* **Information given**

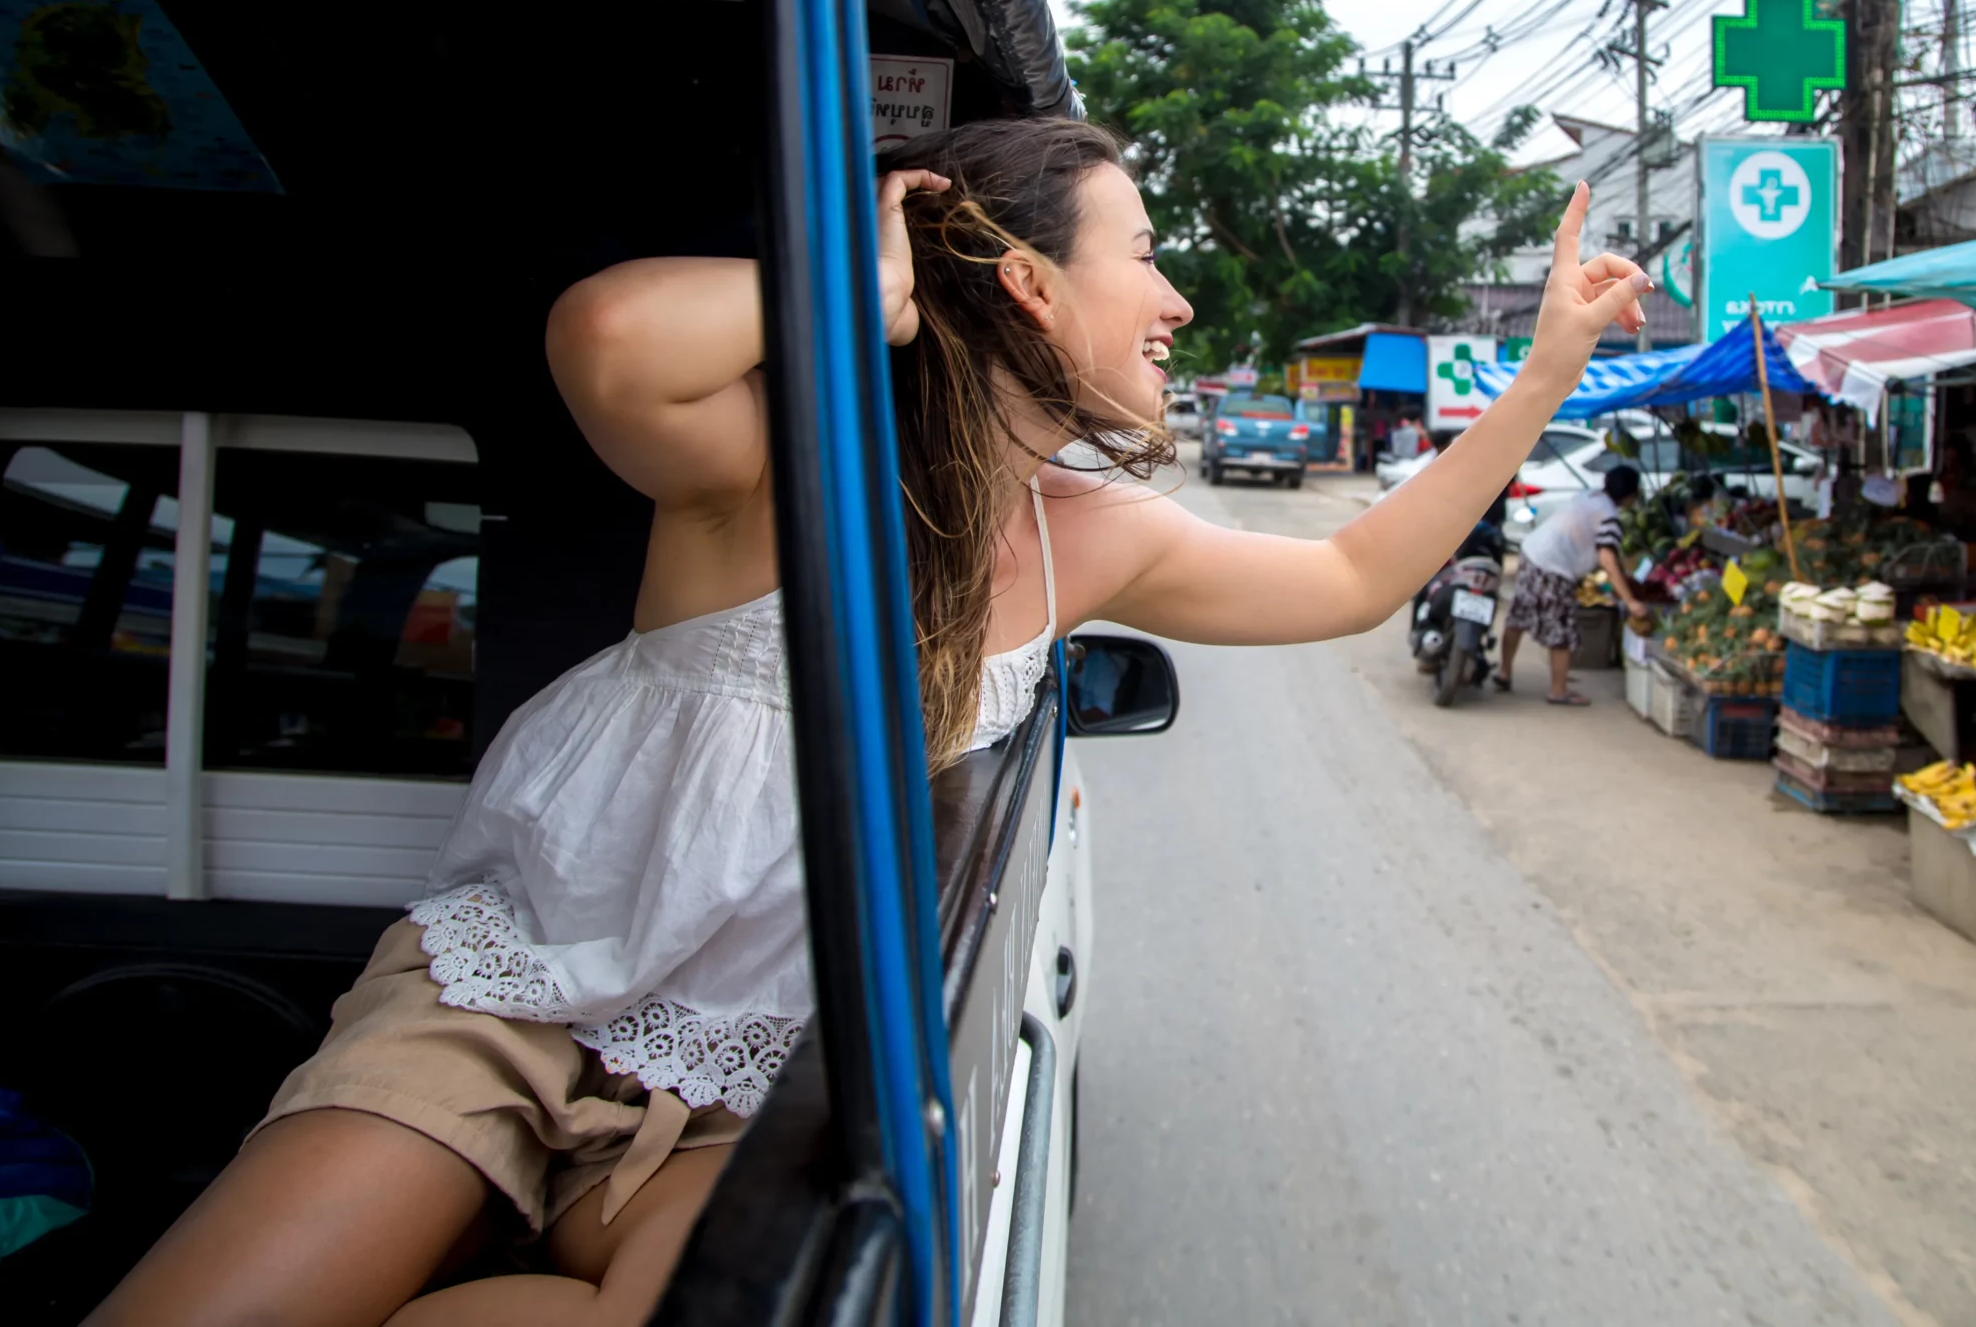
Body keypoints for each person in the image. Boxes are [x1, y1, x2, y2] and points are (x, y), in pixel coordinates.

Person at [89, 117, 1649, 1327]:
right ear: (1029, 280)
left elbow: (1357, 574)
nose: (1178, 297)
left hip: (753, 1081)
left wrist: (1545, 371)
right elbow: (608, 336)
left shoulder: (1095, 538)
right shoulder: (785, 465)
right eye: (1146, 252)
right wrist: (854, 291)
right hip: (505, 1003)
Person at [1496, 465, 1649, 706]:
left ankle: (1504, 673)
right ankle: (1558, 691)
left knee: (1519, 614)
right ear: (1631, 495)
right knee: (1562, 628)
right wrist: (1630, 601)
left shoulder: (1589, 496)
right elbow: (1607, 559)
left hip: (1533, 551)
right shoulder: (1609, 517)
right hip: (1554, 566)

* **Work request**
Please leave out the pictures as you reproduce the lines exactly, from the first line of the entries through the line containing "right ear: (1631, 495)".

* **Output below**
Body keypoints for each person in the image. Boxes are [x1, y1, x2, y2] and points are (x, y), in pixel coordinates.

Person at [89, 117, 1649, 1327]:
right ear: (1029, 280)
left elbow: (1357, 574)
nose: (1178, 297)
left hip: (753, 1081)
left wrist: (1545, 371)
right elbow: (608, 336)
left shoulder: (1095, 538)
right shoulder: (785, 465)
right eye: (1146, 252)
right wrist: (854, 291)
right hip: (505, 1003)
Person at [1496, 465, 1649, 706]:
left ankle: (1504, 673)
right ankle: (1558, 691)
left knee: (1519, 614)
right ear: (1631, 495)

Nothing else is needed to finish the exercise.